| SOURCE PASSAGE |
■ ■ ■ ■ ■

I do think that parking is an issue - nobody in their right mind would disagree. But the county should not make a bad situation worse.
I would hope everyone would stay focused on the real problem at hand. And that is the county can force businesses AND homeowners to adhere to the new codes (if adopted) if the property is forced to rebuild. I can certainly understand preventing a business with marginal parking the ability to expand as the expansion would only worsen the situation.
But let's say a fire or hurricane forces the rebuilding of a structure. Then one loses the "grandfather" protection even if you build an identically sized building. In my opinion, the grandfather protection should permanently remain in place in a rebuild situation as well as in the sale of the property.
Actually it must remain in effect.
If a condo association has X existing parking spaces and the building is damaged during a hurricane which requires a rebuild, the new codes could easily require an additional Y parking spaces. That may or may not be possible depending on available land.

■ ■ ■ ■ ■

| EXTRACTED INFORMATION |
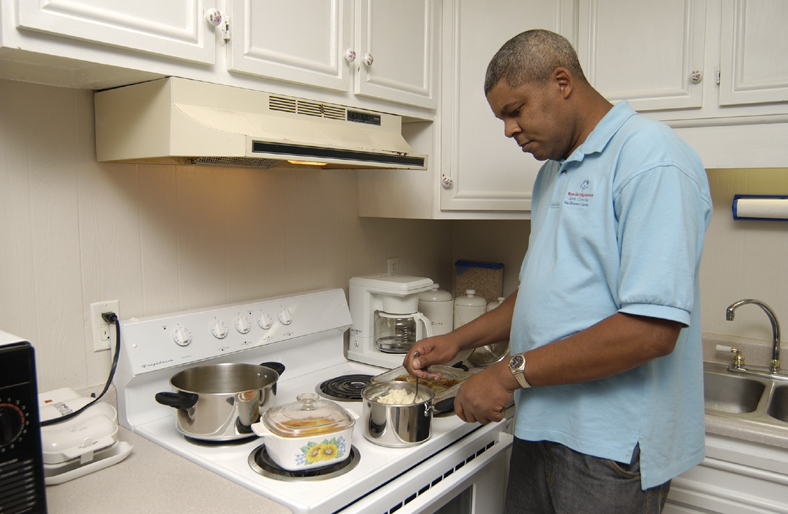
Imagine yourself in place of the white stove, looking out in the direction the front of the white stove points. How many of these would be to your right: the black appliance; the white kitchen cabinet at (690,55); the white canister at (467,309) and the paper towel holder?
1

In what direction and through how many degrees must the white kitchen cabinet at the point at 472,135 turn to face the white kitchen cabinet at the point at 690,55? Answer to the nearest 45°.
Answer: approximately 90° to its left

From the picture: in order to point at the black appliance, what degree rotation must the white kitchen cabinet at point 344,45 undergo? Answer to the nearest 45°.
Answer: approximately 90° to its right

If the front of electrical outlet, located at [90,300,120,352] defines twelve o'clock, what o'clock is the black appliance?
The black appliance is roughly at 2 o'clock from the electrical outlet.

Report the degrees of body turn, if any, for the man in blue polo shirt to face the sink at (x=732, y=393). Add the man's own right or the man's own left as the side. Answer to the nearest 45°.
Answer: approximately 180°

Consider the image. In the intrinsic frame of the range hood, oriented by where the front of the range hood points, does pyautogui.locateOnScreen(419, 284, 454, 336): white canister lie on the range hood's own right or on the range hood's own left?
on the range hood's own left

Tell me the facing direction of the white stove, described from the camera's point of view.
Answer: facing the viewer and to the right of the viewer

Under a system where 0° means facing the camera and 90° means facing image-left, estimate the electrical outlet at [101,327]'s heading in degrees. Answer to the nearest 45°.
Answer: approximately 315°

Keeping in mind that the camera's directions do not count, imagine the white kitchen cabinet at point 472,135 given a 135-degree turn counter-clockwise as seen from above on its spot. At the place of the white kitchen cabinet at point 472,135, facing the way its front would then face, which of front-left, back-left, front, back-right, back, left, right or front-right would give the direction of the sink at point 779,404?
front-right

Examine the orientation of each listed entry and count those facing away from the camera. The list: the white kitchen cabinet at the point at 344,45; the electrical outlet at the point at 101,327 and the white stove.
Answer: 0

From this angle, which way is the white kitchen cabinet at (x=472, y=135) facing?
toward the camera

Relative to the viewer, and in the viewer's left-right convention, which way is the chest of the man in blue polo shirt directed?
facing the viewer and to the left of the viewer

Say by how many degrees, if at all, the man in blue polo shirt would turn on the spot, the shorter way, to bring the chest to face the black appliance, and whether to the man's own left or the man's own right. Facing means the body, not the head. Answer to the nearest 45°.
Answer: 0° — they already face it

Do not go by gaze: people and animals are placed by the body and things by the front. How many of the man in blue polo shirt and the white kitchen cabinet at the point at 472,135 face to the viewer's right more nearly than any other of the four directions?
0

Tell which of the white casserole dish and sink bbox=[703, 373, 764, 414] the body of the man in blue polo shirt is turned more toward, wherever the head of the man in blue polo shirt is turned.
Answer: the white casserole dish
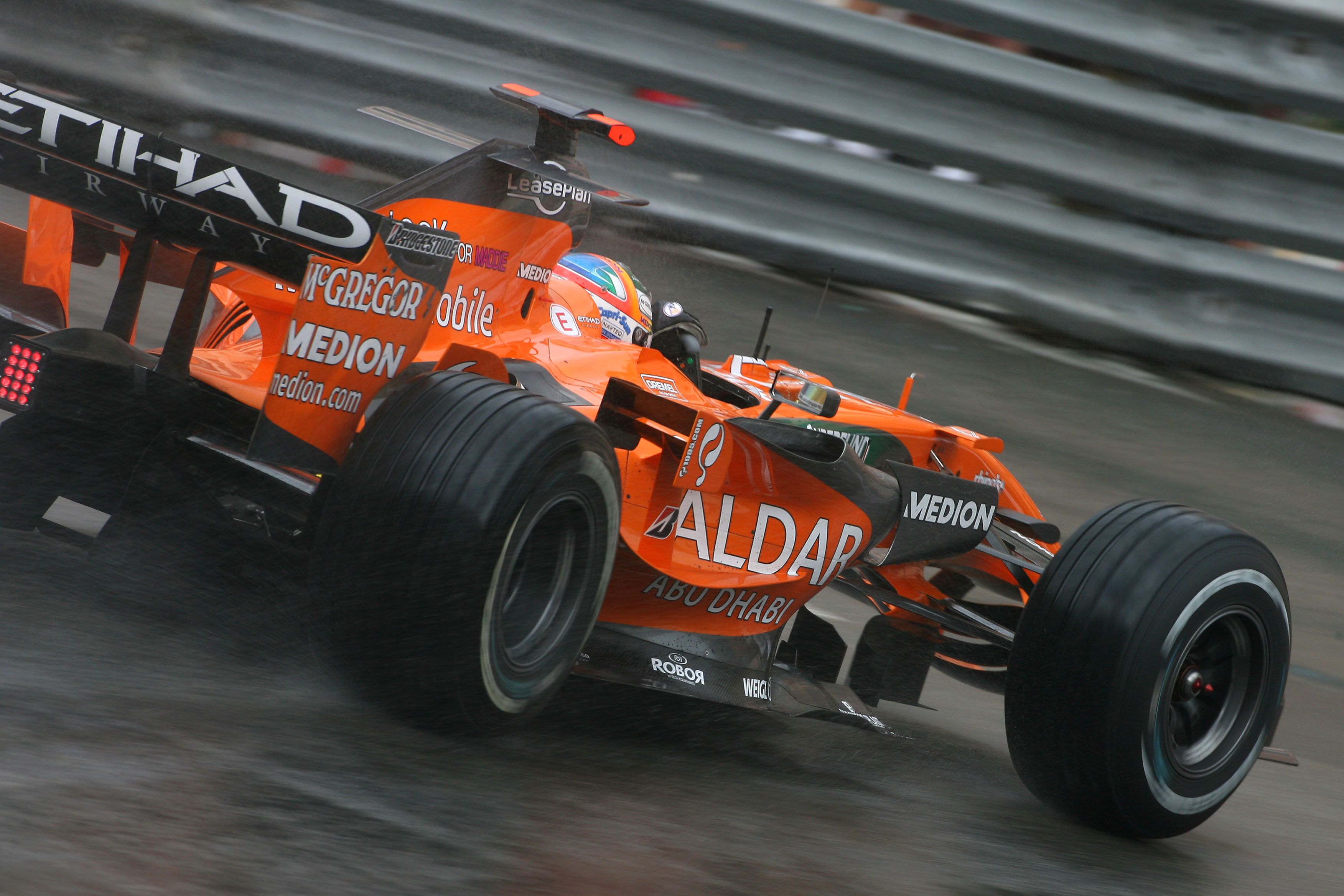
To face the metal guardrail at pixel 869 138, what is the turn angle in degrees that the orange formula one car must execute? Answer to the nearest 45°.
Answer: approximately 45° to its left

■ ■ ■ ■ ■

| EXERCISE TASKS |
1. Copy from the parking-code comment everything from "I would hope" down to "worsen the situation.".
2. Condense the paragraph of the parking-code comment that begins "But let's say a fire or hurricane" into a short bulleted list that keeps its main points.
3. Carry the parking-code comment forward, starting after its last sentence.

| RESULTS FOR THE EXERCISE |
1.
I would hope everyone would stay focused on the real problem at hand. And that is the county can force businesses AND homeowners to adhere to the new codes (if adopted) if the property is forced to rebuild. I can certainly understand preventing a business with marginal parking the ability to expand as the expansion would only worsen the situation.

2.
- A fire or hurricane may force a structure to be rebuilt.
- In that case the owner loses "grandfather" protection, even when rebuilding an identically sized building.
- The writer holds that grandfather protection should stay permanently in place both in a rebuild and in the sale of the property.

3.
It would be difficult for the county to tell the condo owners that they cannot rebuild because they are short 4 spaces. Try explaining that to a mortgage company. And if the county grants an exception in one situation then they would be expected to grant exceptions to others.
Multiply this by many after a financially and emotionally stressful event such as a hurricane, and WE (property owners, mortgage companies, business owners and the county) have a real problem.
Hopefully, the county will realize this, avoid future unnecessary lawsuits and incorporate verbiage to address this very real situation.